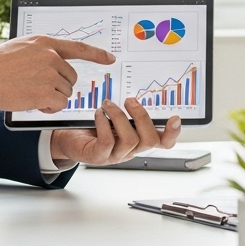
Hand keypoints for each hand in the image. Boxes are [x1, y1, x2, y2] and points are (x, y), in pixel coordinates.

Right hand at [0, 35, 113, 111]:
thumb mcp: (22, 47)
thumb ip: (42, 52)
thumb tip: (57, 60)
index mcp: (45, 42)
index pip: (78, 47)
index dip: (96, 53)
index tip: (110, 58)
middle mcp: (51, 56)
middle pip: (71, 77)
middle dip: (59, 86)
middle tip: (38, 87)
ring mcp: (49, 74)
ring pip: (66, 92)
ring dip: (52, 97)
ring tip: (30, 92)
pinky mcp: (45, 92)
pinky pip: (59, 104)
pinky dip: (49, 107)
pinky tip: (33, 102)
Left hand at [50, 96, 182, 165]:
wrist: (69, 137)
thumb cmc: (93, 125)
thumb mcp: (115, 115)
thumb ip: (129, 108)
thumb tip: (137, 89)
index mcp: (139, 138)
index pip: (164, 142)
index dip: (172, 133)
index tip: (175, 117)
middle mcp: (131, 149)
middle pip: (149, 140)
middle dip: (141, 117)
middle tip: (130, 100)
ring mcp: (115, 155)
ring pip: (129, 140)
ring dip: (119, 117)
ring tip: (108, 104)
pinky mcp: (98, 156)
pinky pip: (107, 142)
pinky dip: (104, 124)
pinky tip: (99, 114)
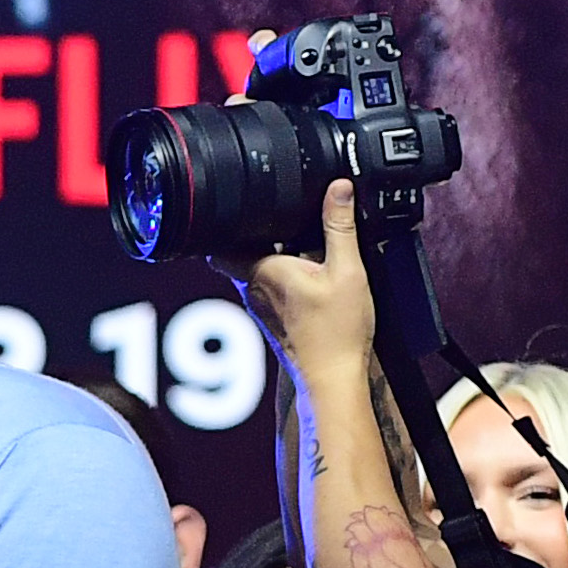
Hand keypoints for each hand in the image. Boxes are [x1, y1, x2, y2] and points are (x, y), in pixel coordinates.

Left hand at [232, 173, 378, 375]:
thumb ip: (340, 227)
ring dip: (273, 256)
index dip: (228, 222)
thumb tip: (338, 188)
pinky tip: (311, 275)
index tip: (247, 207)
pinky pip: (269, 288)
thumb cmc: (336, 332)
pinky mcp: (272, 320)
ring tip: (304, 245)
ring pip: (256, 270)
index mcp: (261, 271)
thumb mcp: (347, 270)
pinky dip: (283, 276)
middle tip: (287, 220)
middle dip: (258, 235)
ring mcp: (259, 308)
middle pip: (240, 252)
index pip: (219, 242)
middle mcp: (252, 289)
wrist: (333, 379)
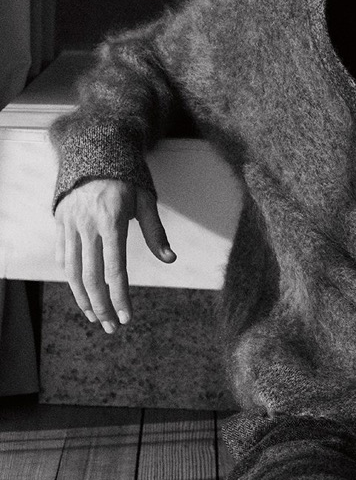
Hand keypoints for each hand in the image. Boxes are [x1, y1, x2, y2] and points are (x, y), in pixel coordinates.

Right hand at [54, 179, 174, 332]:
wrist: (93, 152)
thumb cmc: (127, 179)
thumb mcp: (146, 200)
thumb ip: (155, 232)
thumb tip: (170, 259)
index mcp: (110, 220)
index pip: (115, 268)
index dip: (120, 296)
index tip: (127, 318)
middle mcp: (86, 225)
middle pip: (91, 276)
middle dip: (101, 306)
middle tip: (111, 327)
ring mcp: (70, 225)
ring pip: (72, 271)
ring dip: (83, 299)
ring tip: (96, 317)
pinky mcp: (60, 225)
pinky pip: (64, 258)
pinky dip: (72, 279)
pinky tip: (82, 293)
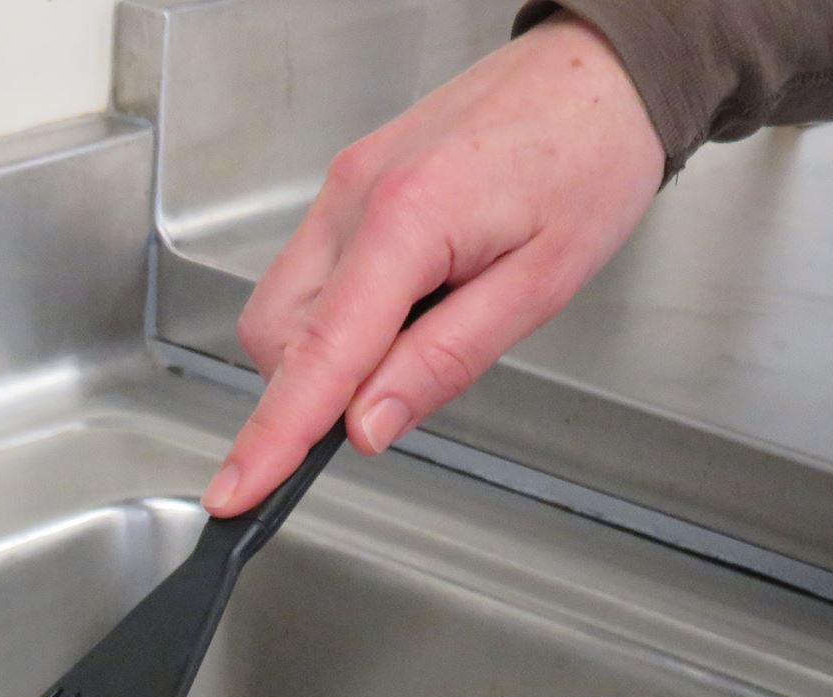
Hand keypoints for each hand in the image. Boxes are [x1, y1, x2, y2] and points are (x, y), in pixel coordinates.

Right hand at [202, 16, 663, 515]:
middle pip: (278, 338)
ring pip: (282, 310)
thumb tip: (368, 427)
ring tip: (415, 334)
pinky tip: (403, 304)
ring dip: (324, 354)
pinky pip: (309, 275)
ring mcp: (342, 188)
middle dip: (309, 391)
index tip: (233, 492)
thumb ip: (444, 360)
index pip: (318, 356)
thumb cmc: (588, 157)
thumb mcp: (541, 284)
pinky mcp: (347, 186)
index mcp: (407, 219)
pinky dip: (337, 316)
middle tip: (392, 397)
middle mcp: (355, 197)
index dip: (271, 436)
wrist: (599, 68)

Your assignment: The entries above need an exact copy without their pictures.

Exercise solution:
Hand keypoints for each hand in the image. Boxes are [x1, y1, x2, y2] and points are (x, y), in pixel coordinates.

Right hand at [0, 35, 113, 111]:
thumb mcp: (22, 47)
thumb ip: (42, 52)
thumb tip: (57, 60)
index mcp: (45, 42)
index pip: (78, 47)
index dip: (96, 53)
index tip: (110, 58)
middle mcp: (51, 56)
middle pip: (71, 77)
middle dip: (59, 86)
middle tip: (38, 87)
ring mcp: (49, 74)
ring pip: (66, 92)
ring dip: (52, 97)
ring tip: (30, 92)
pinky mcp: (45, 92)
pinky pip: (59, 104)
pinky dip: (49, 107)
pinky tip: (33, 102)
Left hand at [50, 96, 182, 165]:
wrist: (69, 137)
thumb cmc: (93, 125)
thumb mcp: (115, 115)
thumb ip: (129, 108)
thumb tip: (137, 89)
index mcp: (139, 138)
index pip: (164, 142)
index dip: (172, 133)
index tip: (175, 117)
middle mcp: (131, 149)
middle pip: (149, 140)
middle dip: (141, 117)
middle tip: (130, 100)
ring mcp: (115, 155)
ring pip: (129, 140)
ring dip: (119, 117)
ring tip: (108, 104)
pinky mcp: (98, 156)
pinky pip: (107, 142)
pinky dip: (104, 124)
pinky tip: (99, 114)
Hand keypoints for each hand in the image. Boxes are [x1, y1, x2, y2] and points are (x, y), in pixel coordinates.

Left hand at [232, 173, 378, 375]:
thumb ip: (340, 227)
ring dip: (273, 256)
index dip: (228, 222)
thumb tip: (338, 188)
pinky tip: (311, 275)
index tip: (247, 207)
pinky pip: (269, 288)
thumb cmc: (336, 332)
pinky mcp: (272, 320)
ring tip: (304, 245)
ring pip: (256, 270)
index mcp: (261, 271)
thumb mcp: (347, 270)
pinky dip: (283, 276)
middle tip: (287, 220)
middle dip: (258, 235)
ring mcp: (259, 308)
middle pip: (240, 252)
index pip: (219, 242)
middle mcp: (252, 289)
wrist: (333, 379)
Hand keypoints for each hand in the image. Boxes are [x1, y1, x2, y2] and points are (x, y), in pixel coordinates.

Right hand at [54, 179, 174, 332]:
wrist: (93, 152)
thumb cmc: (127, 179)
thumb mcp: (146, 200)
thumb ip: (155, 232)
thumb tip: (170, 259)
index mcp: (110, 220)
index pip: (115, 268)
index dip: (120, 296)
index tip: (127, 318)
middle mcp: (86, 225)
middle pip: (91, 276)
middle dip: (101, 306)
middle tip: (111, 327)
ring mcp: (70, 225)
ring pip: (72, 271)
ring dip: (83, 299)
ring tip: (96, 317)
pinky mcp: (60, 225)
pinky pip: (64, 258)
pinky dip: (72, 279)
pinky tip: (82, 293)
Hand keypoints for each hand in the image. Boxes are [x1, y1, x2, y2] and points are (x, y), in pixel coordinates.

Right hand at [202, 16, 663, 515]:
middle pip: (278, 338)
ring pip: (282, 310)
thumb tip: (368, 427)
ring tip: (415, 334)
pinky tip: (403, 304)
ring dip: (324, 354)
pinky pip: (309, 275)
ring mcp: (342, 188)
middle dip: (309, 391)
index tip: (233, 492)
thumb ip: (444, 360)
index pip: (318, 356)
thumb cmc: (588, 157)
thumb mcp: (541, 284)
pinky mcp: (347, 186)
index mcp: (407, 219)
pinky dip: (337, 316)
middle tip: (392, 397)
middle mcp: (355, 197)
index dip: (271, 436)
wrist: (599, 68)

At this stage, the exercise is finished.